Have a read of Alastair Cockburns excellent book "Writing Effective Use Cases". It explains about having different levels of Use Case. Your initial example would be considered a User Goal (or Blue) Use Case whilst the steps above would be part of a Sub-Function (or Indigo) Use Case (it's so simple it might even be classed as a Black Use Case and just merged into its parent).
As other people are sure to say, sometimes a Use Case isn't the best way to describe an algorithm and you should fall back to good old flowcharts, state charts, sequence diagrams or whatever. These tools are there for your benefit - don't be constrained by forcing a particular method when it doesn't work for you.
@devoured elysium: In response to your comments I've added a few more notes below:
When you're identifying domain objects sometimes you need to think about unwritten objects. It all depends on how it has been written. So, in the example you gave, maybe the "System" is a "Calculator", the variable being used to add the numbers up is an "Accumulator", maybe there's a "Queue" that receives the number. Could be that the number itself is an object of a type "Number" if that can have distinct behaviour like range validation, or input syntax checking. Is there a "Display" object that you need to consider?
It depends on what you consider to be in the bounded context you're dealing with. Maybe, from the User's perspective, there is one context that just deals with "Calculators", but the System's viewpoint there's another that speaks to a lower lever context with "Accumulators", "ALUs", "Bits", "Words", "Registers", "Clocks", "Latches", etc. The further you go down in the Use Case heirarchy by asking "How?" the more technical the language is going to become. You need to decide which are Domain Objects and which are just Implementation Objects and that depends very much on the type of thing you're trying to describe and build (and, to a great extent, who your audience is - ubiquitous langauge and all that!). Conversely, you can go up the stack by asking "Why?" the function is being performed.

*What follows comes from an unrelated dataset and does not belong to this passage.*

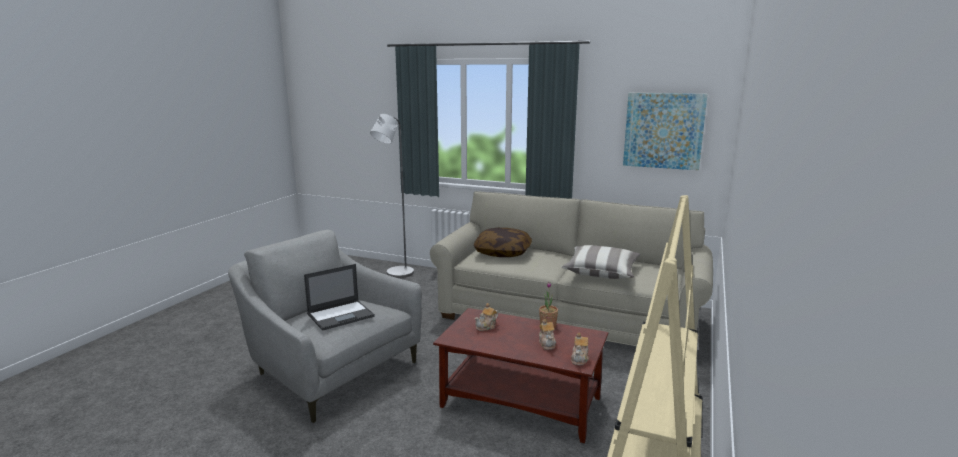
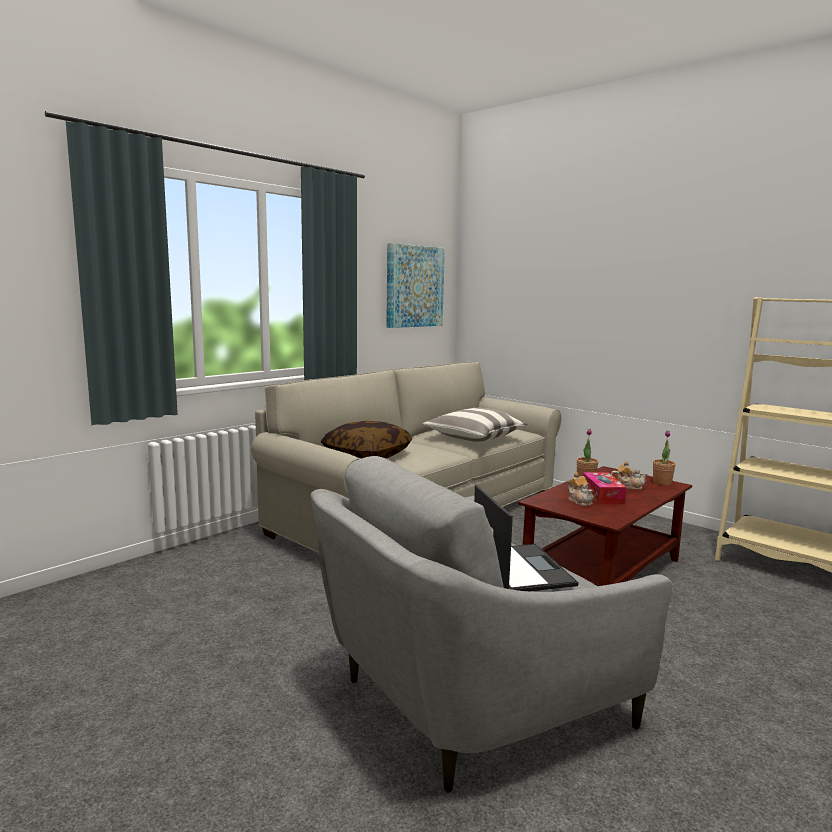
camera: 70 degrees left, 5 degrees down
grey floor lamp [370,114,414,278] -> none
teapot [571,333,589,366] -> potted plant [653,431,676,485]
none -> tissue box [583,472,627,504]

The primary actor of a Sub-Function Use Case is generally the same actor as that of the higher-level use case that calls it. For some "technical" Use Cases though, the primary actor will be a system component/subsytem. For example, a system message logging Use Case might have the calling subsystem as the primary actor - i.e. the entity that had the will/need to initiate the action, rather than the actor that was performing the task that caused that subsytem to need to log something.
In this example, where the algorithm is so simple, I'd probably just Embed it into the main Use Case. However, if it was being used in multiple other higher-level Use Cases I'd make it Standalone so I could include it from the other documents. Just a functional decomposition approach.
There are no hard-and-fast rules with this. It's a style of working that you'll evolve over time. As others have said, make sure that you're familiar with the other forms of diagrams so that you can pick the right tool for the job. Remember that although a picture may be worth a thousand words sometimes you actually need those words too so don't just rely on diagrams.